A. Representative immunofluorescence staining of pSmad2 from 3-month old Kras+/Snail− and Kras+/Snail+ mice using DAPI to counterstain the nuclei. B. Western blot of AsPC1 and Panc1 pancreatic cancer cells expressing control vector (V) or Snail (Sn). The effect of Snail on human TGF-β1, TGF-β2 and TGF-β3 expression was determined by real time PCR and the mRNA levels normalized to the levels present in control vector-expressing cells (*, p<0.05). C. The mRNA samples from pancreas of control Kras+ mice (Kras+/Snail−) and mice expressing both Kras and Snail (Kras+/Snail+) mice were analyzed for mouse (m) TGF-β1, mTGF-β2, mTGF-β3 and mGAPDH by real time PCR and the relative expression normalized to the levels present in control Kras+/Snail− mice. The p-value was calculated using Wilcoxon Signed Rank test.
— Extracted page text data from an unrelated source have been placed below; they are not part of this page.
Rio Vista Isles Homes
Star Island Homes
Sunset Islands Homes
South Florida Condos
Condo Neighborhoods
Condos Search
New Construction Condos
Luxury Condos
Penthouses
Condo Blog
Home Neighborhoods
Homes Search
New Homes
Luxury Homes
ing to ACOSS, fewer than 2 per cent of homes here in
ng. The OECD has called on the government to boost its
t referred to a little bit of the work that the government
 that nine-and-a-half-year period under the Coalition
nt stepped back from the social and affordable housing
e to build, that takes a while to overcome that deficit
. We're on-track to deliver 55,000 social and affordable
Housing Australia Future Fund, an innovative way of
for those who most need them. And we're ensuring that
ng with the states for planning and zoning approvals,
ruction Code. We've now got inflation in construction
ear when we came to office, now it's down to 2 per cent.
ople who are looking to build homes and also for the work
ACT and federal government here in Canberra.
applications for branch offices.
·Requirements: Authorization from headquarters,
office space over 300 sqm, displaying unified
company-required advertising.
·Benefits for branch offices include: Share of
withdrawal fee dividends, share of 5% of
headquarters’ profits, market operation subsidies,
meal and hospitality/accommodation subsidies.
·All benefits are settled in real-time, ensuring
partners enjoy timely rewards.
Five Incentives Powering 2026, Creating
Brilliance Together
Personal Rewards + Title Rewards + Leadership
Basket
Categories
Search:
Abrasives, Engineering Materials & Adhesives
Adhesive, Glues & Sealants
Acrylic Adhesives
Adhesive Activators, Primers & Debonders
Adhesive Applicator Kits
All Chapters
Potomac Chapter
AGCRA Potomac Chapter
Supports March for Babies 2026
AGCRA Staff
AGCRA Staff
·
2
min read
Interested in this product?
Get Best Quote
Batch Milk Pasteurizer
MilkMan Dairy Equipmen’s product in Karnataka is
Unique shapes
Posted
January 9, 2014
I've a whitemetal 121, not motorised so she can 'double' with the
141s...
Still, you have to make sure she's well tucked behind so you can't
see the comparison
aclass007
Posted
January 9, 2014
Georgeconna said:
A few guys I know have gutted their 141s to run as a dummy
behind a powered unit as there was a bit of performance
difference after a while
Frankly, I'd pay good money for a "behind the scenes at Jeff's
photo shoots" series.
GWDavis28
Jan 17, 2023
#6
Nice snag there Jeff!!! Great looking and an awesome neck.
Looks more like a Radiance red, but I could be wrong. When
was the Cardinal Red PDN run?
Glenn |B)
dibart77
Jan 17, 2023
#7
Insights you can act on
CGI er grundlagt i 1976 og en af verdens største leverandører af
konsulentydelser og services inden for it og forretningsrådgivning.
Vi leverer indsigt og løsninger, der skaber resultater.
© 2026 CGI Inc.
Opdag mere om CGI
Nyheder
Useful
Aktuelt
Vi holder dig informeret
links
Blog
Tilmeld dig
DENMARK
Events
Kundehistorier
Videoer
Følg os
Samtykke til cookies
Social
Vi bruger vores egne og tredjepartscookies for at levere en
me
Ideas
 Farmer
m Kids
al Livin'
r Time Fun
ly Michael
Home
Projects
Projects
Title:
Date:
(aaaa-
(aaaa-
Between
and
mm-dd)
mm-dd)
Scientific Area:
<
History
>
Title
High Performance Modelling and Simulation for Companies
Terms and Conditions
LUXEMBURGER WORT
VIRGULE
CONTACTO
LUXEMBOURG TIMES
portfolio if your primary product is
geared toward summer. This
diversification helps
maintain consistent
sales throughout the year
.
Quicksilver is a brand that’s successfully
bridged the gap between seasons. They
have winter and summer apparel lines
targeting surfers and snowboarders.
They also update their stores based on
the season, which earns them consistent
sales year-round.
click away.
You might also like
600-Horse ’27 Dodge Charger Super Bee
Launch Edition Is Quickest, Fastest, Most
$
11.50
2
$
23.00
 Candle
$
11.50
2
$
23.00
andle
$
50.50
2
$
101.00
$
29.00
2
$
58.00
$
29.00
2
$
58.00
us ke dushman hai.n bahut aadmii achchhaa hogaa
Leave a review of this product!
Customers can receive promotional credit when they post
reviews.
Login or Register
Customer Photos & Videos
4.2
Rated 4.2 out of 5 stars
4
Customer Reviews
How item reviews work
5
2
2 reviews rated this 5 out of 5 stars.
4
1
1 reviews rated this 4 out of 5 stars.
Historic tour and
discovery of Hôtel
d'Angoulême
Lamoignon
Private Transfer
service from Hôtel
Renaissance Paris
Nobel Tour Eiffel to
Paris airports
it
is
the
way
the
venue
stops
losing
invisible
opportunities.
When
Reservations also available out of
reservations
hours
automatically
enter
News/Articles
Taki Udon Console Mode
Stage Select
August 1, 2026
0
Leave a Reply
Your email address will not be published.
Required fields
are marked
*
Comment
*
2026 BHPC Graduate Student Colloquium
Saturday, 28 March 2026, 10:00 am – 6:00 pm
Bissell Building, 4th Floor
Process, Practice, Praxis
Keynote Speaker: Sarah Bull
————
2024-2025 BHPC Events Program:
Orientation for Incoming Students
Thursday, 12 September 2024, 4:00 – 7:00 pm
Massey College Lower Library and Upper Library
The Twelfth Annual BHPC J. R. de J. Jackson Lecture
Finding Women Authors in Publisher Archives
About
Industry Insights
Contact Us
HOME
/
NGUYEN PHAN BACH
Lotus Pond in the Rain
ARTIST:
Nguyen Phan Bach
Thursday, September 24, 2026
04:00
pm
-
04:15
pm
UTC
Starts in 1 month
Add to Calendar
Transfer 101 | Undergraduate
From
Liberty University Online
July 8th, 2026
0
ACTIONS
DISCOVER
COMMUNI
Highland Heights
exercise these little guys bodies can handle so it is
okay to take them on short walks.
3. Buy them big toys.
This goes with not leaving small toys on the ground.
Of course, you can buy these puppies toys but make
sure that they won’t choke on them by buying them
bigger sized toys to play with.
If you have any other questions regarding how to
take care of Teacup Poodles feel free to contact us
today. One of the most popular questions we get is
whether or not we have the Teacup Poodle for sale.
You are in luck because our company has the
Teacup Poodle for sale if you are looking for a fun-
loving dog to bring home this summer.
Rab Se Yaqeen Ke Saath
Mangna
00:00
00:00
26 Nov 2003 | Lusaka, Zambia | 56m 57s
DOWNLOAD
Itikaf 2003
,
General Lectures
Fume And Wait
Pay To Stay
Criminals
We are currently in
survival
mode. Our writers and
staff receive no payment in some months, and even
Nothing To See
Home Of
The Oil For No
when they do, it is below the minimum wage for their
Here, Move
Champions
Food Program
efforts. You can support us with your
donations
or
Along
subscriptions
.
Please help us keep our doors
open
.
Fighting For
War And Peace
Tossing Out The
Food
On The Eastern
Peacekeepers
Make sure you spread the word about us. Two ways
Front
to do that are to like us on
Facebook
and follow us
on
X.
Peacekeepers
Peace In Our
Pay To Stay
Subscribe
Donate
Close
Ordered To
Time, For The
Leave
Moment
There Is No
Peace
Figure 6. Snail expression in pancreatic cancer cells promotes collagen production by pancreatic stellate cells through increased TGF-β signaling

A. Representative immunofluorescence staining of α smooth muscle actin (α-SMA) from 3 month old Kras+/Snail− and Kras+/Snail+ mice using DAPI to counterstain the nuclei. B. Conditioned media from AsPC1-V (V^CM) and AsPC1-Sn (Sn^CM) cells were added to human stellate cells grown on tissue culture plastic for 72 hours to examine the effect on collagen production by Western blot and real time PCR analysis (*, p<0.05). C. Stellate cells were grown in AsPC1-conditioned media, treated with either DMSO or TβRI inhibitor SB431542 (10 μM) for 48 hours, and the effect on collagen production was determined by Western blotting and by real time PCR. The mRNA levels were normalized to the levels present in DMSO-treated stellate cells grown in V^CM (*, p<0.05). D. Stellate cells were transfected with control siRNA (Ctrlsi) or with TGF-β type I receptor siRNA (TβRIsi), allowed to recover for 24 hours and then treated with AsPC1 conditioned media for an additional 24 hours. Lysates were analyzed for TβRI and α-tubulin expression by Western blotting. The effect on collagen production was determined by Western blotting and by real time PCR and the mRNA levels normalized to the levels present in Ctrlsi-transfected stellate cells treated with V^CM (*, p<0.05). The results are representative of at least 3 independent experiments.